Moving from handmade products to assembly lines, mass production and computerized systems, the manufacturing industry has continuously evolved to find better and faster ways to push products out the door. Today, we are in the middle of a digital transformation called Industry 4.0, wherein cloud computing, the Industrial Internet of Things (IIoT) and cyber-physical systems are melding to create smart factories of the future.
These factories connect a menagerie of advanced digital and manufacturing tools and systems, such as smart devices embedded with sensors, robotics, process control systems, self-operating vehicles and more via Wi-Fi networks and the internet to improve efficiency and optimize production. They run with minimal human intervention. Not lights-out production, but operations with smart components that can autonomously make adjustments based on the data collected from the plant floor. With less human intervention at this level, there are fewer defects and errors, resulting in higher quality products and increased customer satisfaction.
Beyond the factory floor, Industry 4.0 enables quality professionals, C-level executives, VPs, and plant managers to make better, data-based decisions about overall operations. If a production line in a carbonated beverage facility has refined its target fill amounts to not only be within specification limits, but also to reduce overfill, this best practice can be identified at the corporate level and replicated across all facilities to maintain product consistency and minimize waste.

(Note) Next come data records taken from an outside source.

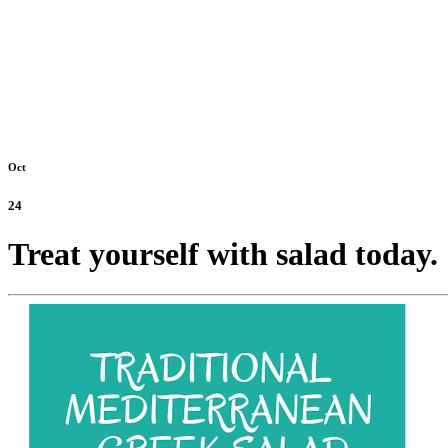
Oct
24
Treat yourself with salad today.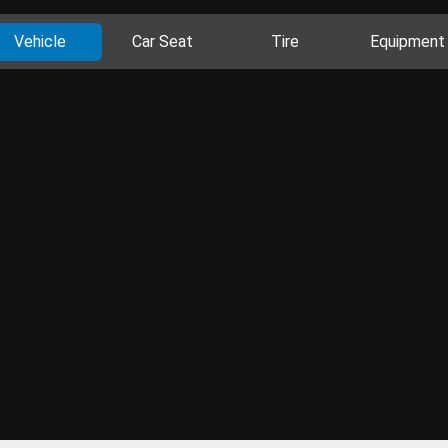
Vehicle
Car Seat
Tire
Equipment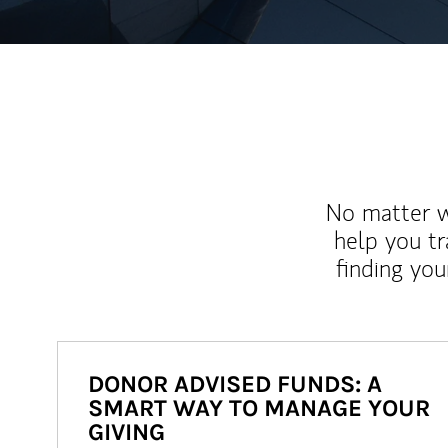
No matter wh
help you tr
finding you
DONOR ADVISED FUNDS: A
SMART WAY TO MANAGE YOUR
GIVING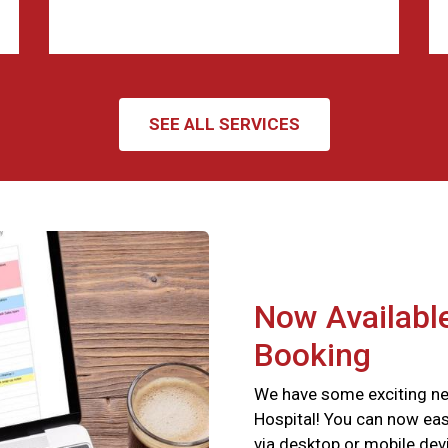
SEE ALL SERVICES
Now Available
Booking
We have some exciting ne
Hospital! You can now eas
via desktop or mobile devi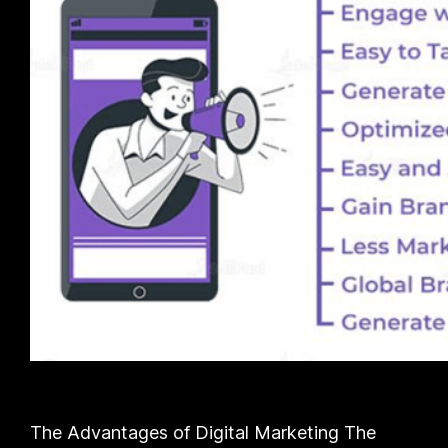
The Advantages of Digital Marketing The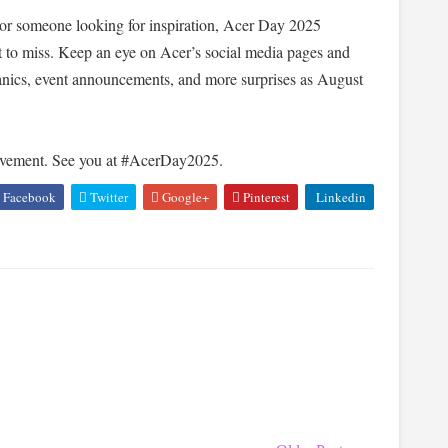
, or someone looking for inspiration, Acer Day 2025
 to miss. Keep an eye on Acer’s social media pages and
hanics, event announcements, and more surprises as August
movement. See you at #AcerDay2025.
Facebook
Twitter
Google+
Pinterest
Linkedin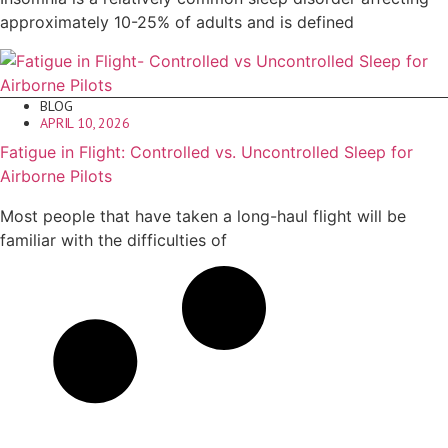
approximately 10-25% of adults and is defined
BLOG
APRIL 10, 2026
Fatigue in Flight: Controlled vs. Uncontrolled Sleep for
Airborne Pilots
Most people that have taken a long-haul flight will be
familiar with the difficulties of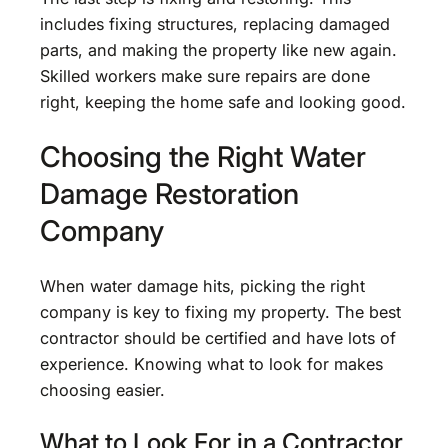
includes fixing structures, replacing damaged
parts, and making the property like new again.
Skilled workers make sure repairs are done
right, keeping the home safe and looking good.
Choosing the Right Water
Damage Restoration
Company
When water damage hits, picking the right
company is key to fixing my property. The best
contractor should be certified and have lots of
experience. Knowing what to look for makes
choosing easier.
What to Look For in a Contractor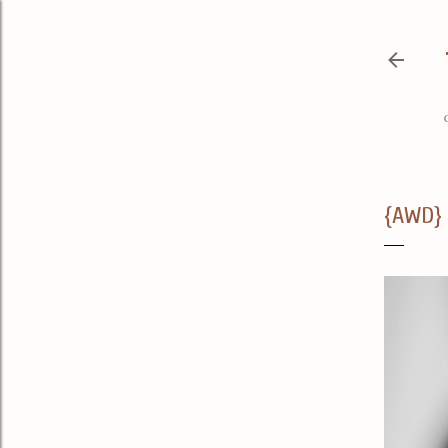
{AWD} 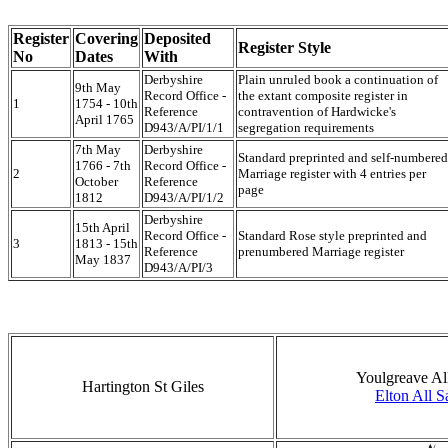
Register
Covering
Deposited
Register Style
No
Dates
With
Derbyshire
Plain unruled book a continuation of
9th May
Record Office -
the extant composite register in
1
1754 - 10th
Reference
contravention of Hardwicke's
April 1765
D943/A/PI/1/1
segregation requirements
7th May
Derbyshire
Standard preprinted and self-numbered
1766 - 7th
Record Office -
2
Marriage register with 4 entries per
October
Reference
page
1812
D943/A/PI/1/2
Derbyshire
15th April
Record Office -
Standard Rose style preprinted and
3
1813 - 15th
Reference
prenumbered Marriage register
May 1837
D943/A/PI/3
Youlgreave All
Hartington St Giles
Elton All S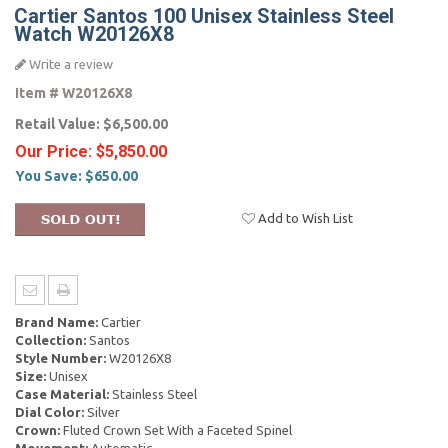
Cartier Santos 100 Unisex Stainless Steel
Watch W20126X8
Write a review
Item #
W20126X8
Retail Value:
$6,500.00
Our Price:
$5,850.00
You Save:
$650.00
Add to Wish List
Brand Name:
Cartier
Collection:
Santos
Style Number:
W20126X8
Size:
Unisex
Case Material:
Stainless Steel
Dial Color:
Silver
Crown:
Fluted Crown Set With a Faceted Spinel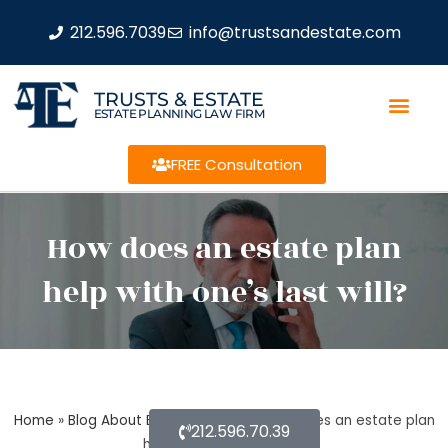
212.596.7039
info@trustsandestate.com
TRUSTS & ESTATE
ESTATE PLANNING LAW FIRM
FREE Consultation
How does an estate plan
help with one’s last will?
Home
»
Blog About Estate Planning
»
How does an estate plan
212.596.70.39
help with one’s last will?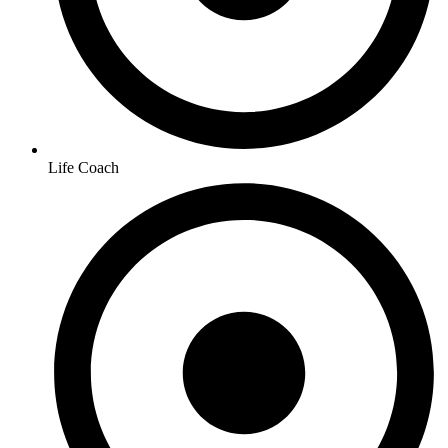
Life Coach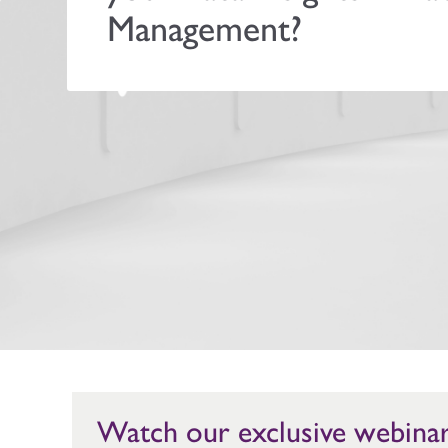
Management?
Watch our exclusive webina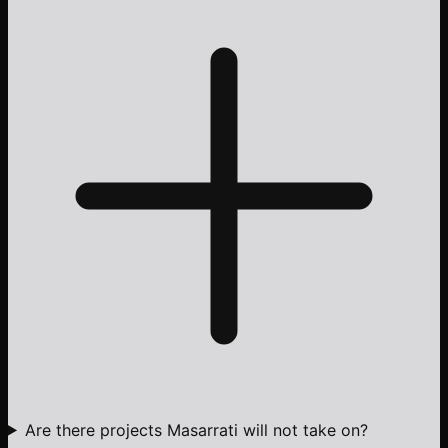
Are there projects Masarrati will not take on?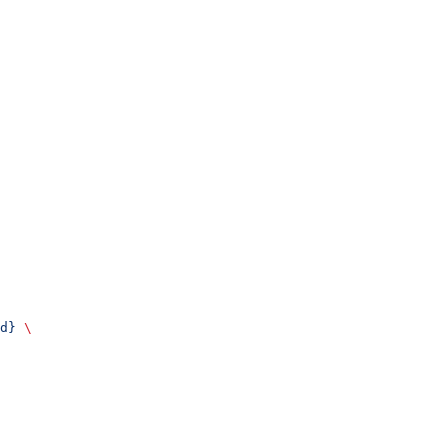
d}
 \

According to The Boston Consulting Group’s recent report, Sprinting to Value in Industry 4.0, “The value created by Industry 4.0 vastly exceeds the low-single-digit cost savings that many manufacturers pursue today. The new technologies promise to revolutionize manufacturing, thereby shifting the competitive balance among countries and transforming the industrial workforce.”
While adjustments on the plant floor can amount to incremental cost savings, imagine what that would mean if that same change was made across operations with dozens or hundreds of plants. For instance, a leading North American consumer packaged food and beverage company implemented quality management software with a centralized database to collect, analyze and monitor data in real time for three of its plants. The company was able to react to variances and out-of-spec issues as they arose and quickly make adjustments to prevent scrap, reduce “giveaway” and maintain a consistent taste profile. This one initiative resulted in a $2.1 million annual, sustainable improvement in savings due to waste reduction. Extended to its more than a dozen plants, the annual improvement in savings approaches $10 million.
The foundation of Industry 4.0 is automation and data exchange. However, a recent survey by InfinityQS of 260 manufacturers, including some of the world’s largest manufacturing organizations, found that 75 percent of respondents still are manually collecting data. Worse yet: 47 percent of those rely on pencil and paper.
To achieve the digital transformation that Industry 4.0 promises, manufacturers must put down their clipboards, and automate their data collection processes. And the data can’t just get dumped and lost in local, siloed databases after it’s collected. Implementing a cloud-based quality management system centralizes data collection in a secure, reliable hosted environment, without the need to “rip and replace” existing hardware at individual locations.
Once data are unified in a centralized repository that is accessible to all stakeholders within the organization, it’s possible to visualize more than a single aspect of operations. The outcome is real-time visibility of the entire enterprise, from end-to-end, including suppliers, incoming inspection, ingredients, in-process checks from shop floor operators and the quality lab, process data, packaging, and finished products. This enterprise visibility identifies potential opportunities to increase output, decrease costs and improve quality across manufacturing operations.
A transformation of this magnitude can be daunting. Luckily, Industry 4.0 isn’t an all or nothing proposal. Food and beverage manufacturers can take a more iterative and agile approach to adopt Industry 4.0 components at a pace that is better aligned with their financial and human resource capabilities. Starting with a single system (like a quality management system) that unifies data in a centralized database can provide enterprise visibility, so companies can better understand and optimize operations while determining the next step in the overall digital transformation.
While digital transformation can be executed in a phased process, it’s important to realize that manufacturers around the world have already begun the process to adopt Industry 4.0. The German government included it in their strategy to computerize manufacturing nearly five years ago, and in 2014, Cincinnati mayor, John Cranley, declared his city to be the “Industry 4.0 Demonstration City.”
Time’s up for old, manual manufacturing practices. Manufacturers must put down their pencils and take the steps necessary to adopt Industry 4.0 or be left behind in the dust of competition.